Data to process START

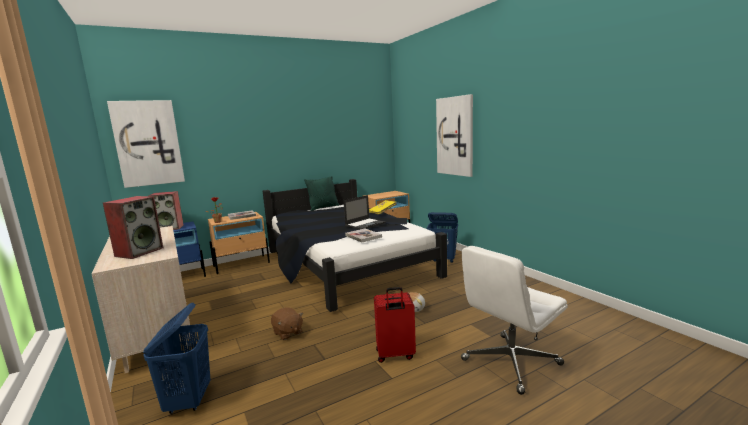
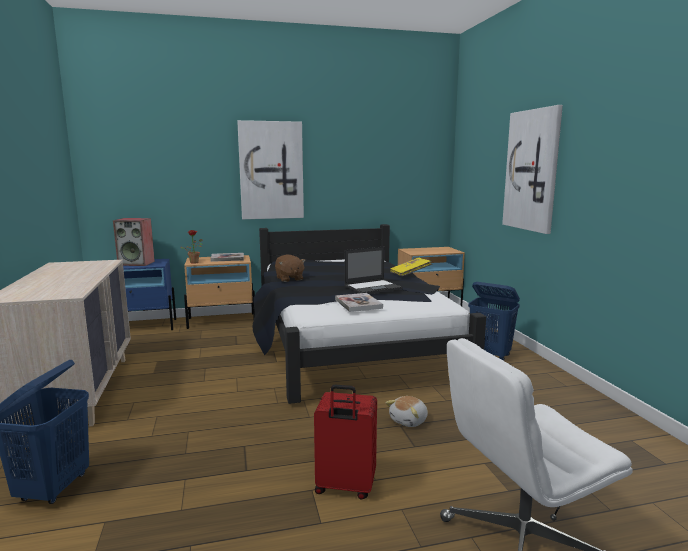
camera: 15 degrees right, 0 degrees up
(139, 252) = (51, 285): speaker -> none
(148, 143) = (123, 156): picture -> picture (271, 170)
(287, 333) = (221, 422): brown plush toy -> brown plush toy (289, 279)
(323, 207) = (338, 259): green pillow -> none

Data to process END

Task details> Please repeat the data above exactly as it appears, pictures excluded.

Answer area>
camera: 15 degrees right, 0 degrees up
(139, 252) = (51, 285): speaker -> none
(148, 143) = (123, 156): picture -> picture (271, 170)
(287, 333) = (221, 422): brown plush toy -> brown plush toy (289, 279)
(323, 207) = (338, 259): green pillow -> none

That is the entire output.